Pour un amiral américain, la décision de Manille de rompre un accord militaire va affecter la lutte contre l’EI

Pour le président Trump, que Manille ait décidé de mettre un terme à un accord militaire donnant un cadre légal à la présence de militaires américains aux Philippines [le Visiting Forces Agreement, ndlr] n’est pas un problème.

« Pour être honnête, cela ne m’a jamais vraiment préoccupé. […] Cela m’est vraiment égal, s’ils veulent le faire, ce n’est pas un problème, cela nous fera économiser beaucoup d’argent », a en effet déclaré M. Trump.

Cependant, et une fois de plus, les responsables militaires ne partagent pas l’avis du chef de la Maison Blanche. Tel est notamment le cas de l’amiral Philip Davidson, le chef de l’US Indo-Pacific Command [USINDOPACOM].

Conformément aux dispositions de l’accord en question, il reste six mois à Washington pour tenter de convaincre Manille de revenir sur sa décision. « Nous avons donc un peu de temps pour mener des efforts diplomatiques. J’espère que nous aurons un bon résultat », a confié l’amiral Davidson, le 12 février.

Les Philippines font face à deux menaces. En effet, la Chine, qui a déjà pris le contrôle sur le récif de Scarborough, situé au large de l’île de Luçon [ce qui conduisit Manille à saisir la Cour permanente d’arbitrage de La Haye, qui lui donné raison, ndlr], a des vues sur d’autres territoires, comme celui de Pag-asa. Et, des groupes jihadistes ayant fait allégeance à l’État islamique [EI] après avoir été proches, pour certains, d’al-Qaïda, sont particulièrement actifs dans le sud de l’archipel.

En 2017, ces organisations occupèrent la ville de Marawi, sur l’île de Mindanao. Et, malgré un soutien américain et australien, il fallut plusieurs mois aux forces philippines, peu habituées au combat urbain, pour les en chasser.

Cela étant, d’après le dernier rapport du comité de suivi des sanctions prises par les Nations unies contre l’EI et al-Qaïda, un tel scénario n’est pas envisageable à l’avenir. Cependant, note-t-il, « malgré les efforts déployés, les groupes affiliés à l’EI continuent de représenter une menace de plus en plus grave » dans le sud-est asiatique, et en particulier dans le sud des Philippines, région qui leur sert de « base d’entraînement et de planification de leurs opérations » et où ils « attirent des combattants » venus d’Indonésie et de Malaisie.

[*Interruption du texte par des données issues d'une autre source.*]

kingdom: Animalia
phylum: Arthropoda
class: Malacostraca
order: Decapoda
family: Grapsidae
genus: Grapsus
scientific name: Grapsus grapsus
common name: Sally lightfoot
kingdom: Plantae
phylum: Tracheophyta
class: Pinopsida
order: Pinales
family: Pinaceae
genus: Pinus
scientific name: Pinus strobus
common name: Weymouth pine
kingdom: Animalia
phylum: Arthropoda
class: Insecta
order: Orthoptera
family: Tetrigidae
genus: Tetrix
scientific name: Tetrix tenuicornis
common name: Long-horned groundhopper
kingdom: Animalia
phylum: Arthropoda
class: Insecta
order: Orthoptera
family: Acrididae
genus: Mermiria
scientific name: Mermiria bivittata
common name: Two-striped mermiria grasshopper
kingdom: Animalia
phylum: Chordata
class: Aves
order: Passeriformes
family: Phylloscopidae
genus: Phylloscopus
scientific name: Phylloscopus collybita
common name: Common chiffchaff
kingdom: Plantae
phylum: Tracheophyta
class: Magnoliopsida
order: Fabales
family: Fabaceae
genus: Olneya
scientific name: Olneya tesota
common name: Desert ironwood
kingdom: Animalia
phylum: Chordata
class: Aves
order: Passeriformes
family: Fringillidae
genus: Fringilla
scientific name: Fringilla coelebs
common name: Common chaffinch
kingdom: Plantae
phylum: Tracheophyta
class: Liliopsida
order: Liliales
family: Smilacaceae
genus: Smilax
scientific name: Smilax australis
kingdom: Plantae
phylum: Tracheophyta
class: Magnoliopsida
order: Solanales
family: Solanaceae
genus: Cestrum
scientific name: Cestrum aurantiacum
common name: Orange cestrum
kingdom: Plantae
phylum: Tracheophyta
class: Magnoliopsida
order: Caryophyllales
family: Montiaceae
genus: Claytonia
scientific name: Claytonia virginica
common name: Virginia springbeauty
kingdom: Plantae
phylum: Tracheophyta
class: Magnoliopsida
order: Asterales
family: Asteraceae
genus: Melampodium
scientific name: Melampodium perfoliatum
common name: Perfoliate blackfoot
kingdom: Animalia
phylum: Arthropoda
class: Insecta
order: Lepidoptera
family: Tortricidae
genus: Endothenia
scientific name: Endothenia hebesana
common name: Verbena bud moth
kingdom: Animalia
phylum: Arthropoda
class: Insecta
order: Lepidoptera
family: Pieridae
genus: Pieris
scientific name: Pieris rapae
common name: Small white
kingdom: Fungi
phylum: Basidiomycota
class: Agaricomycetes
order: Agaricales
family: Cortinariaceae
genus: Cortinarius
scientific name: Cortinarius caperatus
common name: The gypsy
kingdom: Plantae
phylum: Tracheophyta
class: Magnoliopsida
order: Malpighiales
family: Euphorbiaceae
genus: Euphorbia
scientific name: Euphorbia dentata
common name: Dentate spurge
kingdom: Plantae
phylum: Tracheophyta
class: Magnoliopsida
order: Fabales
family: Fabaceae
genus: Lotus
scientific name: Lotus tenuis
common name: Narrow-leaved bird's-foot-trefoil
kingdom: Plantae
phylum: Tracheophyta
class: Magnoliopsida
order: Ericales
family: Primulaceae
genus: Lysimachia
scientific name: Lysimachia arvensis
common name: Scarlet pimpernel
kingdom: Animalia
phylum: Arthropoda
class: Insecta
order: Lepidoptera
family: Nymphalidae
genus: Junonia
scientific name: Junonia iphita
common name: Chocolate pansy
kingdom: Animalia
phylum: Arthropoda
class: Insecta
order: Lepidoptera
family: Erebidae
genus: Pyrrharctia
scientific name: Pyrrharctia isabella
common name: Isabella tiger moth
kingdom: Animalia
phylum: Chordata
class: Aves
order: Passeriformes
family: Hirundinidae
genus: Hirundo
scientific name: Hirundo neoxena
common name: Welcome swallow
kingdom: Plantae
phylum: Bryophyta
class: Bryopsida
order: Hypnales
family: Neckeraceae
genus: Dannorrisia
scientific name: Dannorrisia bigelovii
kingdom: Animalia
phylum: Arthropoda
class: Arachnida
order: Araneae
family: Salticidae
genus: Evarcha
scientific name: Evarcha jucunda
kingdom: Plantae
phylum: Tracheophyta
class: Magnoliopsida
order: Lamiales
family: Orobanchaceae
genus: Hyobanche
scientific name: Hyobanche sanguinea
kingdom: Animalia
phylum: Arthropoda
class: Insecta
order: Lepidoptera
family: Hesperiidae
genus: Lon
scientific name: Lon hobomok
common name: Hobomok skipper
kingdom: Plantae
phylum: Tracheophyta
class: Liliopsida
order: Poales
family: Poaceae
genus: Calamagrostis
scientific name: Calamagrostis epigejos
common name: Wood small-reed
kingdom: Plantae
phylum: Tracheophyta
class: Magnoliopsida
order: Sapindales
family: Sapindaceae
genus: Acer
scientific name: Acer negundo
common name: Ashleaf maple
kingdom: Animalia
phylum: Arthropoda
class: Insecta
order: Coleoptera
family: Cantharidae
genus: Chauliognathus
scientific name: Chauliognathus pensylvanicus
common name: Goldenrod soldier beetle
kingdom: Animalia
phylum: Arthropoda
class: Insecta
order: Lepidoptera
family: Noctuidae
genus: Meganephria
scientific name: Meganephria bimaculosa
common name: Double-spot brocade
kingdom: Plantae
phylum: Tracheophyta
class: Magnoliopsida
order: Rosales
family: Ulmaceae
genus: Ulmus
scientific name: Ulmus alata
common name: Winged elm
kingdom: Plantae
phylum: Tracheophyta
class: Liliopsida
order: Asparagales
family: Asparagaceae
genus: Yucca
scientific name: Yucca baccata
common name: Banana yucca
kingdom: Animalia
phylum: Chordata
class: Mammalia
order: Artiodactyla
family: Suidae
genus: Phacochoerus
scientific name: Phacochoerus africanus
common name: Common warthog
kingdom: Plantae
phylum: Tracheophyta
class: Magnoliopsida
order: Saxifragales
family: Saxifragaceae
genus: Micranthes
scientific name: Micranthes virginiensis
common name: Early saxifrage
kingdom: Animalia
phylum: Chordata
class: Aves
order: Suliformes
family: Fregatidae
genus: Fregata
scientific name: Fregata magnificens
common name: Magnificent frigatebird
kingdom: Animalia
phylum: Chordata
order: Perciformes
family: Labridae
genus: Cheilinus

« Les États Membres ont fait observer que la porosité des frontières maritimes, couplée au fait que certains pays à majorité musulmane ne requièrent pas de visa ou en délivrent seulement à l’arrivée sur leur territoire, a créé une voie d’accès à la région que les combattants terroristes étrangers empruntent fréquemment. Les revenants d’Irak et de la République arabe syrienne qui retournent dans la région sont particulièrement dangereux, car ils peuvent accroître les capacités des groupes locaux et modifier les cibles ou la méthodologie des attaques », prévient encore ce rapport.

D’où le commentaire de l’amiral Davidson. « Nos capacités à aider les Philippines dans leur combat contre l’extrémisme violent dans le Sud ainsi que nos capacités à nous entraînér et à opérer aux côtés des forces armées de ce pays, seront remises en cause sans cet accord sur les forces étrangères », a-t-il prévenu.

« Les États-Unis partagent une longue histoire avec le gouvernement et le peuple des Philippines et reconnaissent que la sécurité régionale et mondiale est mieux assurée grâce au partenariat solide qui est permis par le VFA », a résumé un responsable américain auprès de l’Associated Press.

Pour rappel, dans le domaine de la lutte contre le terrorisme, les États-Unis avaient envoyé 600 instructeurs auprès des forces philippines en 2002, afin de les aider face au groupe Abu Sayyaf. Plusieurs cadres de ce dernier ont été éliminés et/ou capturés par la suite [dont Abu Sabya, Galib Andang, alias « commandant Robot », Khadaffy Abubakar Janjalani ou encore Jainal Antel Sali].